Transformers tend to work well on problems that (1) can be represented with sequences of structured input; and (2) have large input spaces that any one feature set cannot sufficiently represent. In computer networking, several areas, including protocol analysis and traffic analysis, bear some of these characteristics. In both of these cases, manual analysis of network traffic can be cumbersome. Yet, some of the other machine learning models and approaches we have covered in previous chapters can also be difficult for certain types of problems. For example, mappings of byte offsets or header fields and their data types for all protocols, as well as considering all values a field may take, may yield prohibitively large feature spaces. For example, detecting and mitigating protocol misconfiguration can be well-suited to transformer models, where small nuances, interactions, or misinterpretations of protocol settings can lead to complicated corner cases and unexpected behavior that may be challenging to encode in either static rule sets or formal methods approaches.

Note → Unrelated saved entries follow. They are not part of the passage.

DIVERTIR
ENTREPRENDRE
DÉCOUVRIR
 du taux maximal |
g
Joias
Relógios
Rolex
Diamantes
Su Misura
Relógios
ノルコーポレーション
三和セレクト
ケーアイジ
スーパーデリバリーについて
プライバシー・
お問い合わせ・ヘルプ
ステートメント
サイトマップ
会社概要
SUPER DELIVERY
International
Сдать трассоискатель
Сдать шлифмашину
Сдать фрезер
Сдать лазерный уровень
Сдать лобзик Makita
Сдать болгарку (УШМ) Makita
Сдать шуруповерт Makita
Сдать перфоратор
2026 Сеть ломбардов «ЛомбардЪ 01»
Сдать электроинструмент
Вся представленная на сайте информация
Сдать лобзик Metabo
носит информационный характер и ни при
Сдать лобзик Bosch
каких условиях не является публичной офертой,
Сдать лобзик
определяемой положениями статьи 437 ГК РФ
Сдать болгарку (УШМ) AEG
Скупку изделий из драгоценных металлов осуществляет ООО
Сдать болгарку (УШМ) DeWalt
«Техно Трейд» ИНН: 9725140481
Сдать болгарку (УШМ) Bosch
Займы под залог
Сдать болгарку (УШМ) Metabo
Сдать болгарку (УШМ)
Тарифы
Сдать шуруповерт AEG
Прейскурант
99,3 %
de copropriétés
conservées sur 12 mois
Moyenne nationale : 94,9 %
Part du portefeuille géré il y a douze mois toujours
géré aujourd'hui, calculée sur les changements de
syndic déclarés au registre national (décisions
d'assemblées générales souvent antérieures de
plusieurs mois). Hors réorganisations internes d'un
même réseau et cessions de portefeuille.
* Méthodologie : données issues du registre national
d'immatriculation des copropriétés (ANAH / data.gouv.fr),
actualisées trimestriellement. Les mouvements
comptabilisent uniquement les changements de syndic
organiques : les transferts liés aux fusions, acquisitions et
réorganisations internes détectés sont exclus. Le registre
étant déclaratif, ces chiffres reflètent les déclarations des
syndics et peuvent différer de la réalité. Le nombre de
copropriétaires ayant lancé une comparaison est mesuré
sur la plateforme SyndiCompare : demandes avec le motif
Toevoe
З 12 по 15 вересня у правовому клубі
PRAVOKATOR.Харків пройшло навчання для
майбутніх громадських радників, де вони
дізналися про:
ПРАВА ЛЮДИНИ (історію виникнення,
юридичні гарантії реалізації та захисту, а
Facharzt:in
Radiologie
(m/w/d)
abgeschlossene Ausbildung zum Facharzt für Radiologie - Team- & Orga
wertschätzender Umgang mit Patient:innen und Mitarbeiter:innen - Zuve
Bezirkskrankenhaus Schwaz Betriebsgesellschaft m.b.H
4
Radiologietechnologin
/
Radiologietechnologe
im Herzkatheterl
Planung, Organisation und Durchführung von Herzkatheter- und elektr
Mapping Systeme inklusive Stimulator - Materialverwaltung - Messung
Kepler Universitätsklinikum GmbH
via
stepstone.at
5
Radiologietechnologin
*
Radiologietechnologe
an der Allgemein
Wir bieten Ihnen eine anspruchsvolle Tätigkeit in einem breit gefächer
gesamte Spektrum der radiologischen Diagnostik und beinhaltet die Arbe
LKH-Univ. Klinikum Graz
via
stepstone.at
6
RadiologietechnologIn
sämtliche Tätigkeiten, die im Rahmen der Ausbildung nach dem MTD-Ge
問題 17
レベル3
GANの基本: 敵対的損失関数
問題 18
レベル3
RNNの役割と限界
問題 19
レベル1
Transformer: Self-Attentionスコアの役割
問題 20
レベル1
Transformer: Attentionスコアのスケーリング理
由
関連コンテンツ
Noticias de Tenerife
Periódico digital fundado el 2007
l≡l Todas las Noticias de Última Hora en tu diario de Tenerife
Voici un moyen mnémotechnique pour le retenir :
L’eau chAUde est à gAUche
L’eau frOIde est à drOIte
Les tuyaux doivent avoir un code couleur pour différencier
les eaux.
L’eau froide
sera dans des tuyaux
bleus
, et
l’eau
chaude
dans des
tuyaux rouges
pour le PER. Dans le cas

BERT is popular transformer-based model that has been successfully extended to a number of domains, with modifications to the underlying vocabulary used during training. At a high level, BERT operates in two phases: pre-training and fine-tuning. In the pre-training phase, BERT is trained over unlabeled input, and is evaluated on two downstream tasks to verify its understanding of the input. After pre-training, BERT models may then be fine-tuned with labeled data to perform tasks such as classification (or, in other domains, text generation) that have the same input format.
In recent years, transformer-based models have been applied to large text corpora to perform a variety of tasks, including question answering, text generation, and translation. On the other hand, their utility outside of the context of text—and especially in the context of data that does not constitute English words—remains an active area of exploration.
Large Language Models in Networking¶
The utility of large language models for practical network management applications is an active area of research. In this section, we will explore a particular early-stage example of the use of large language models for the analysis of network traffic: the analysis of network protocols.
Network Protocol Analysis¶
We will explore a recent example from Chu et al., who explored the use of large language models to detect vulnerable or misconfigured versions of the TLS protocol. In this work, BERT was trained using a dataset of TLS handshakes.
A significant challenge in applying large language models to network data is to build a vocabulary and corresponding training set that would allow the model to understand TLS handshakes. This step is necessary, and important, because existing LLMs are typically trained on text data, and the vocabulary used in these models is typically based on the vocabulary of the English language. To train a model that understands TLS handshakes, the first step involved building a vocabulary that would allow the model to understand TLS handshakes. In this case, the input to the model is a concatenation of values in the headers of the server_hello and server_hello_done messages, as well as any optional server steps in the TLS handshake. The resulting input was normalized (i.e., to lowercase ASCII characters) and tokenized.
The resulting trained model was evaluated against a set of labeled TLS handshakes, with examples of known misconfigurations coming from the Qualys SSL Server Test website. The model was able to correctly identify TLS misconfigurations with near-perfect accuracy.